## Task requirements
Each record should be returned exactly as it is written.

## Records supplied
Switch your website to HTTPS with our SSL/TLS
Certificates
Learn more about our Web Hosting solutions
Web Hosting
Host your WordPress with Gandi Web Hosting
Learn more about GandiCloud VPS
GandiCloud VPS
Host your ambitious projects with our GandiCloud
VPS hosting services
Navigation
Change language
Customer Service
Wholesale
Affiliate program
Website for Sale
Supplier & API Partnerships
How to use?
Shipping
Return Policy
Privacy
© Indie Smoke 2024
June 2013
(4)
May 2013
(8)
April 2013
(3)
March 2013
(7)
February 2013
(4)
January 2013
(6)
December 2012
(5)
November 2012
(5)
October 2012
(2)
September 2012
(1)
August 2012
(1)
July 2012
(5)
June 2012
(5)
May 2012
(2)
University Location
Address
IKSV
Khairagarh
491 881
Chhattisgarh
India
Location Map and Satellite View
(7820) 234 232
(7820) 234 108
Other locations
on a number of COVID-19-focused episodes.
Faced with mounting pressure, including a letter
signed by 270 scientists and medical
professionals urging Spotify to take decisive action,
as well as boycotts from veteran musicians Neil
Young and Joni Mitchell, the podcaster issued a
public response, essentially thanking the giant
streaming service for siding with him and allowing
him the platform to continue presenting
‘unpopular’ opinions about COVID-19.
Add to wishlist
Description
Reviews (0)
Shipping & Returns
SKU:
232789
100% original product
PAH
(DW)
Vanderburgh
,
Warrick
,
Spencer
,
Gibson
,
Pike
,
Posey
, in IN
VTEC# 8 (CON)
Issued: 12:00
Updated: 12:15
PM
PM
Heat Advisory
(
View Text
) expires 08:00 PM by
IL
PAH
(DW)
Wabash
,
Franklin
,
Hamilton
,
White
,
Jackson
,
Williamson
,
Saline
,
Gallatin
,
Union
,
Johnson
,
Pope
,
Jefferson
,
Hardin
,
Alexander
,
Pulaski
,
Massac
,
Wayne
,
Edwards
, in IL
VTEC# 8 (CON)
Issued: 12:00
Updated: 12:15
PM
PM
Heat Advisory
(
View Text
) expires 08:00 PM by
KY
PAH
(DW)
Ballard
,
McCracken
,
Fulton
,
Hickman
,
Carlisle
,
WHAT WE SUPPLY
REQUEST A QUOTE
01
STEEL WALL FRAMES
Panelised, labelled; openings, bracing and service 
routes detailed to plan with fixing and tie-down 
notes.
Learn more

## Answer box
Switch your website to HTTPS with our SSL/TLS
Certificates
Learn more about our Web Hosting solutions
Web Hosting
Host your WordPress with Gandi Web Hosting
Learn more about GandiCloud VPS
GandiCloud VPS
Host your ambitious projects with our GandiCloud
VPS hosting services
Navigation
Change language
Customer Service
Wholesale
Affiliate program
Website for Sale
Supplier & API Partnerships
How to use?
Shipping
Return Policy
Privacy
© Indie Smoke 2024
June 2013
(4)
May 2013
(8)
April 2013
(3)
March 2013
(7)
February 2013
(4)
January 2013
(6)
December 2012
(5)
November 2012
(5)
October 2012
(2)
September 2012
(1)
August 2012
(1)
July 2012
(5)
June 2012
(5)
May 2012
(2)
University Location
Address
IKSV
Khairagarh
491 881
Chhattisgarh
India
Location Map and Satellite View
(7820) 234 232
(7820) 234 108
Other locations
on a number of COVID-19-focused episodes.
Faced with mounting pressure, including a letter
signed by 270 scientists and medical
professionals urging Spotify to take decisive action,
as well as boycotts from veteran musicians Neil
Young and Joni Mitchell, the podcaster issued a
public response, essentially thanking the giant
streaming service for siding with him and allowing
him the platform to continue presenting
‘unpopular’ opinions about COVID-19.
Add to wishlist
Description
Reviews (0)
Shipping & Returns
SKU:
232789
100% original product
PAH
(DW)
Vanderburgh
,
Warrick
,
Spencer
,
Gibson
,
Pike
,
Posey
, in IN
VTEC# 8 (CON)
Issued: 12:00
Updated: 12:15
PM
PM
Heat Advisory
(
View Text
) expires 08:00 PM by
IL
PAH
(DW)
Wabash
,
Franklin
,
Hamilton
,
White
,
Jackson
,
Williamson
,
Saline
,
Gallatin
,
Union
,
Johnson
,
Pope
,
Jefferson
,
Hardin
,
Alexander
,
Pulaski
,
Massac
,
Wayne
,
Edwards
, in IL
VTEC# 8 (CON)
Issued: 12:00
Updated: 12:15
PM
PM
Heat Advisory
(
View Text
) expires 08:00 PM by
KY
PAH
(DW)
Ballard
,
McCracken
,
Fulton
,
Hickman
,
Carlisle
,
WHAT WE SUPPLY
REQUEST A QUOTE
01
STEEL WALL FRAMES
Panelised, labelled; openings, bracing and service 
routes detailed to plan with fixing and tie-down 
notes.
Learn more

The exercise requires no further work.